The second Saltair included a fun house and a dancing venue.
The current Saltair serves as a concert venue. The new resort was completed in 1981, approximately a mile (1600 m) west of the original.
Garfield Beach Resort
The Garfield Beach Resort was established by Captain Thomas Douris in 1881 and was originally called Garfield Landing. Located near Black Rock outside of the town of Corinne, patrons traveled to the resort via the steamboat “General Garfield”. After the expansion of the resort, the General Garfield was replaced by two steamers, the Susie Riter and the Whirlwind. The iconic General Garfield was moored to the dock as a landmark. The main attraction of the resort was a massive pavilion 400 feet from shore. It covered 165 by 400 feet (50 by 122 m) and included 300 feet (91 m) of covered deck. The success of Garfield Beach eventually overtook the neighboring Black Rock resort. In 1887 the resort was purchased by the Utah and Nevada railroad. They improved the site by adding an array of bathhouses, a restaurant, and other amenities like a bowling alley. The resort was the Salt Lake’s first to have an electric generator which powered its many concerts, and parties held atop the pavilion tower. Garfield Beach was the most popular Salt Lake resort until Saltair was built in 1893. The resort was put out of service by a fire in 1904.
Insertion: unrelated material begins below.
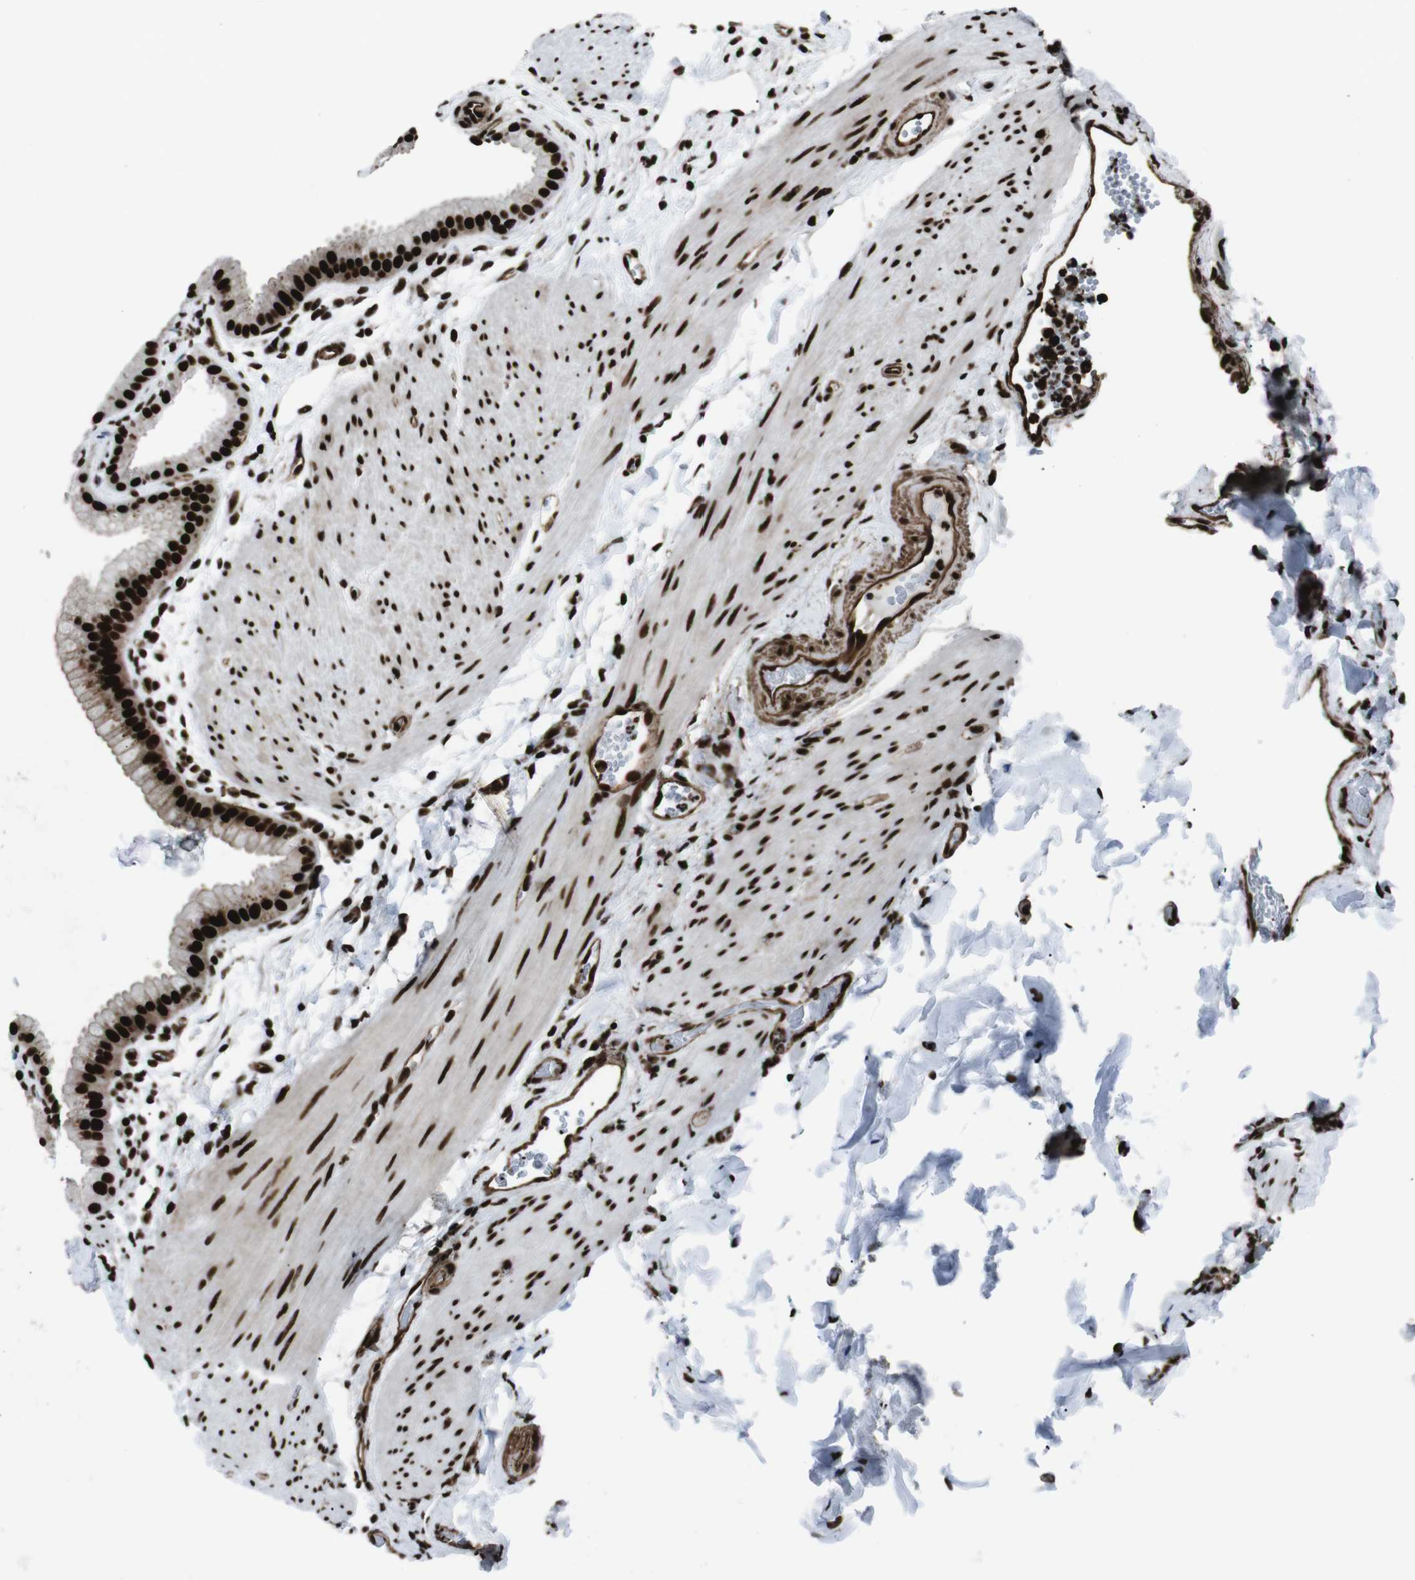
{"staining": {"intensity": "strong", "quantity": ">75%", "location": "nuclear"}, "tissue": "gallbladder", "cell_type": "Glandular cells", "image_type": "normal", "snomed": [{"axis": "morphology", "description": "Normal tissue, NOS"}, {"axis": "topography", "description": "Gallbladder"}], "caption": "Protein staining of unremarkable gallbladder displays strong nuclear staining in approximately >75% of glandular cells.", "gene": "HNRNPU", "patient": {"sex": "female", "age": 64}}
Legends and unusual features
- Spiral Jetty
- The northwest arm of the lake, near Rozel Point, is the location for Robert Smithson‘s work of land art, Spiral Jetty (1970), which is only visible when the level of Great Salt Lake drops below 4,197.8 feet (1,280.2 m) above sea level.
- Oolitic sand
- The lake and its shores contain oolitic sand, which are small, rounded, or spherical grains of sand made up of a nucleus (generally a small mineral grain) and concentric layers of calcium carbonate (lime) and look similar to very small pearls.
- Whales in the Great Salt Lake
- Local legend maintains that in 1875, entrepreneur James Wickham had two whales released into the Great Salt Lake, with the intent of using them as a tourist attraction. The whales are said to have disappeared into the lake and subsequently sighted multiple times over a number of months, but there have never been any confirmed sightings of the whales since the time of their supposed release.
- Lake monster
- In mid-1877, J.H. McNeil was with many other Barnes and Co. Salt Works employees on the lake’s north shore in the evening. They claimed to have seen a large monster with a body like a crocodile and a horse’s head in the lake. They claimed this monster attacked the men, who quickly ran away and hid until morning. This creature is regarded by some to have simply been a buffalo in the lake. Thirty years prior, “Brother Bainbridge” claimed to have sighted a creature that looked like a dolphin in the lake near Antelope Island. This monster is called by some the North Shore Monster.
- Shark Experiment
- Rumors of scientists planting a shark or multiple sharks in the lake have persisted for decades, with details claiming that the salinity was too high or the lack of viable food source resulted in the demise of the experimental subject. However, despite the persistance of the rumors in Utah’s schoolyards, no evidence of such an experiment exists.